When we put a plate in the cupboard it is there, although you can’t see it. There’s no getting away from it around here.”

Drake thought the new Labour government, with its Green allies, would order a fresh enquiry following new American evidence on the damaging effects of dioxin. Instead, he says, they are happy to sweep the issue under the carpet.

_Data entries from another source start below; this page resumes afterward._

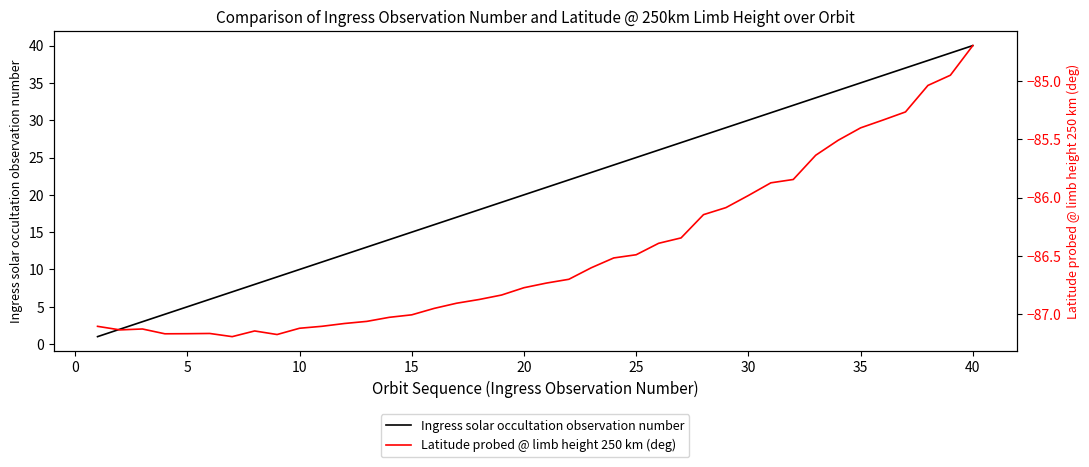

The value of Ingress solar occultation observation number at 5 is 5. True or false?

True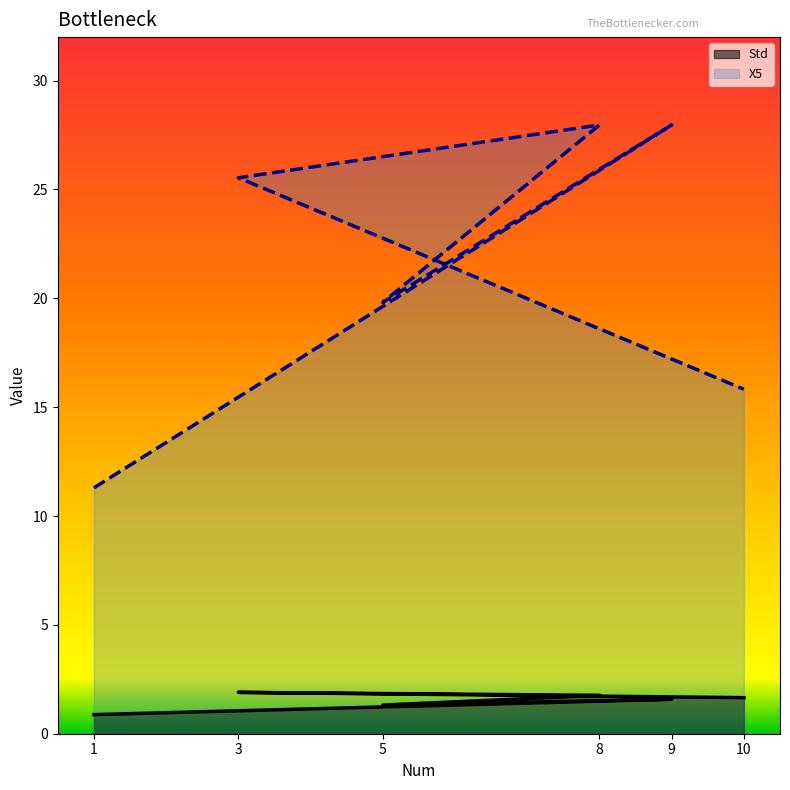

Which series has the largest total across all categories?

X5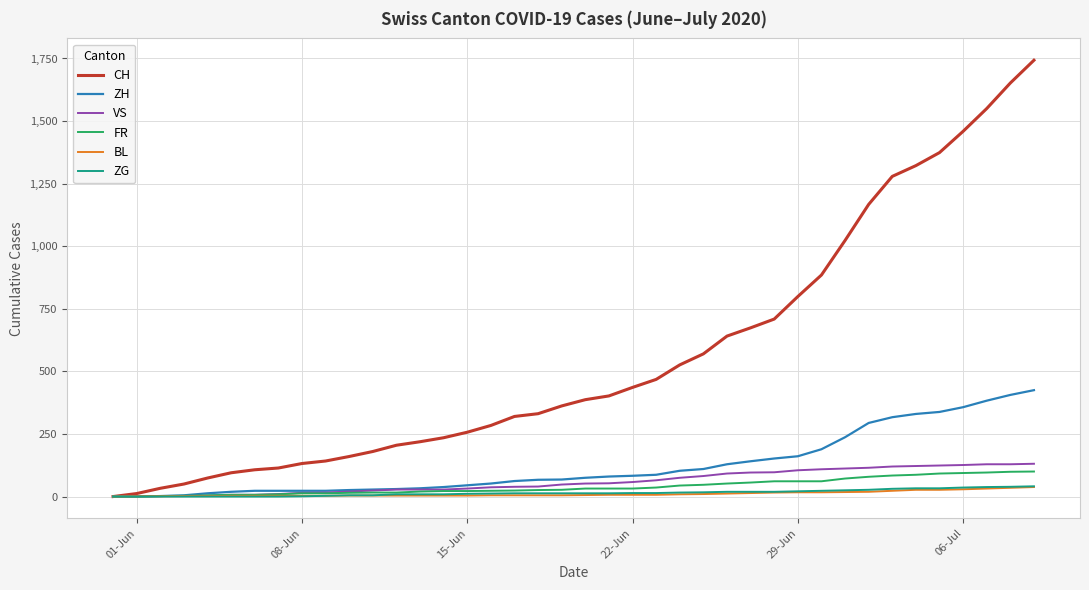

What is the maximum value for FR?

100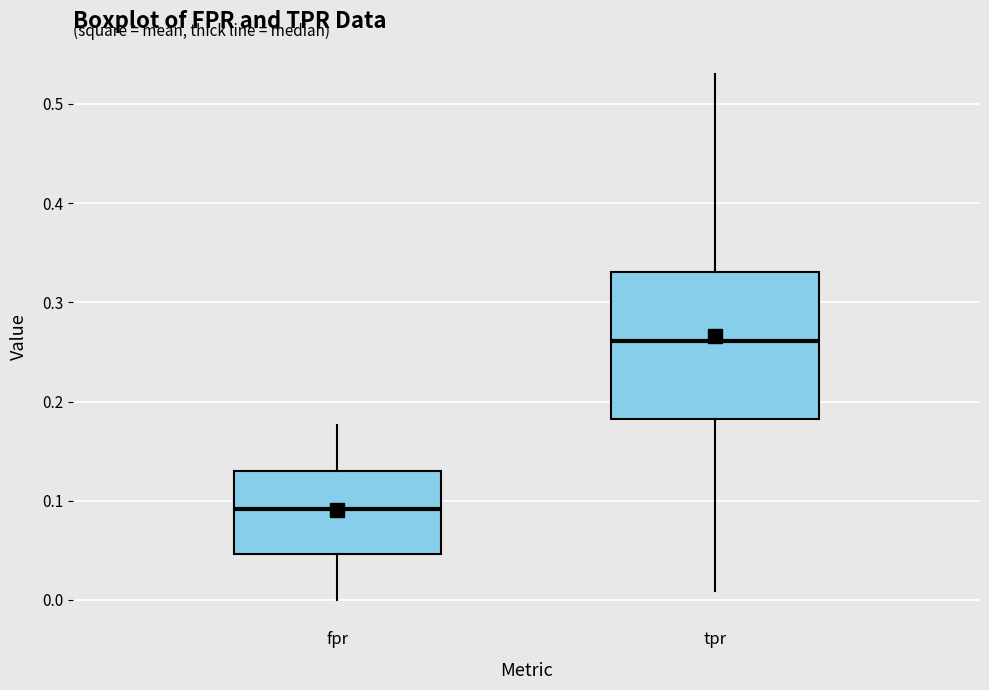

Where does the median line of the box for fpr sit on the y-axis? The values are not printed on the chart, so give them approximately, as read against the axis.

0.09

In June of this year Health Minister Annette King refused calls for a new enquiry, relying on conclusions found in 1986 – interestingly a report delivered under the previous Labour Government. 

“While I appreciate the ongoing concerns about the health of people living around New Plymouth, from the advice I have received from Ministry officials, I am satisfied that the monitoring and investigation carried out around IWD previously were adequate to show that significant exposure of the local population did not occur.”
King went on to say that a study of targeted groups who believe they have been exposed would be too expensive and difficult. 

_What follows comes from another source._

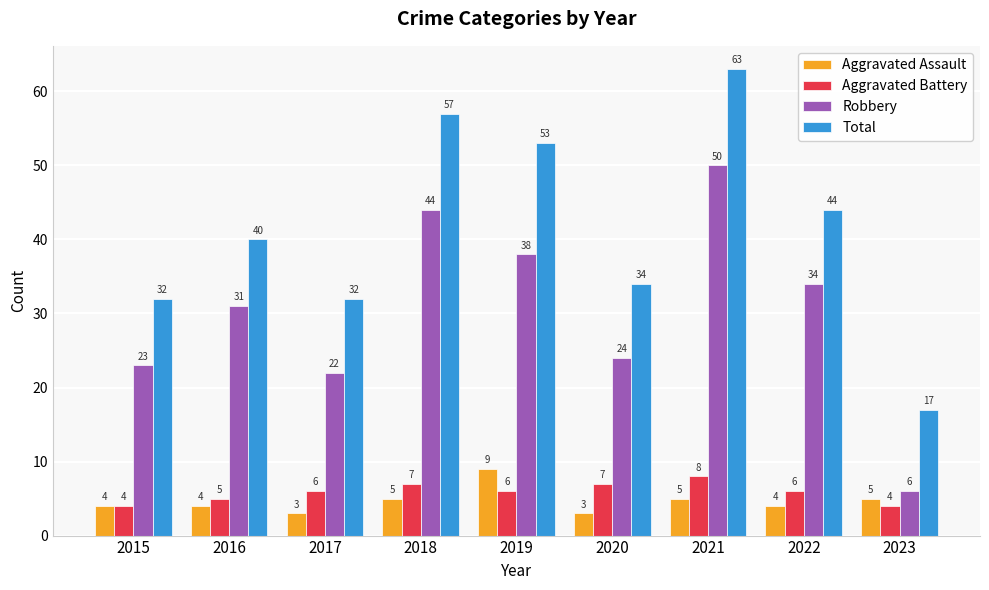

Are the bars horizontal?

No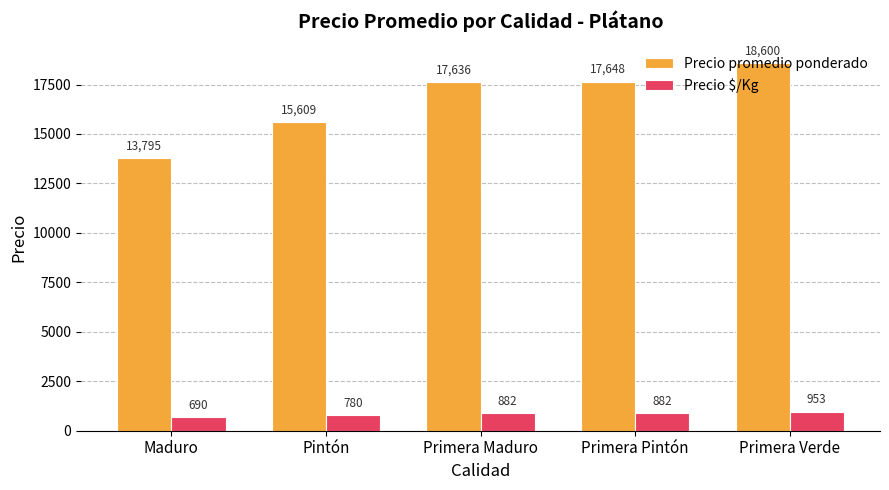

At Primera Pintón, list the series in order from smallest to largest.

Precio $/Kg, Precio promedio ponderado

“The residents present prior to that time may have moved and would need to be traced for testing to be meaningful,” she said. 

“A detailed analysis of the health data relating to the Taranaki region would be needed before any conclusions relating to the relative rates of cancer, birth defects, or other diseases such as MS, could be meaningfully compared. I understand such a process could be carried out but it is difficult to see what would be gained by doing so now.”

Andrew Gibbs
Not surprisingly, Andrew Gibbs disagrees. He says they are looking for recognition and help. He points that areas like Gisborne, where 2,4,5T was sprayed has almost identical ratios of motor neurone disease as Vietnam – isn’t it time we were at least prepared to look at the situation again?
Yet it seems the government is blinded by issues on the grounds of cost. The residents of New Plymouth say they have already paid a high enough price for dioxin contamination, including many lives. Their search for truth and a sympathetic ear goes on – but so far, few people are willing to listen.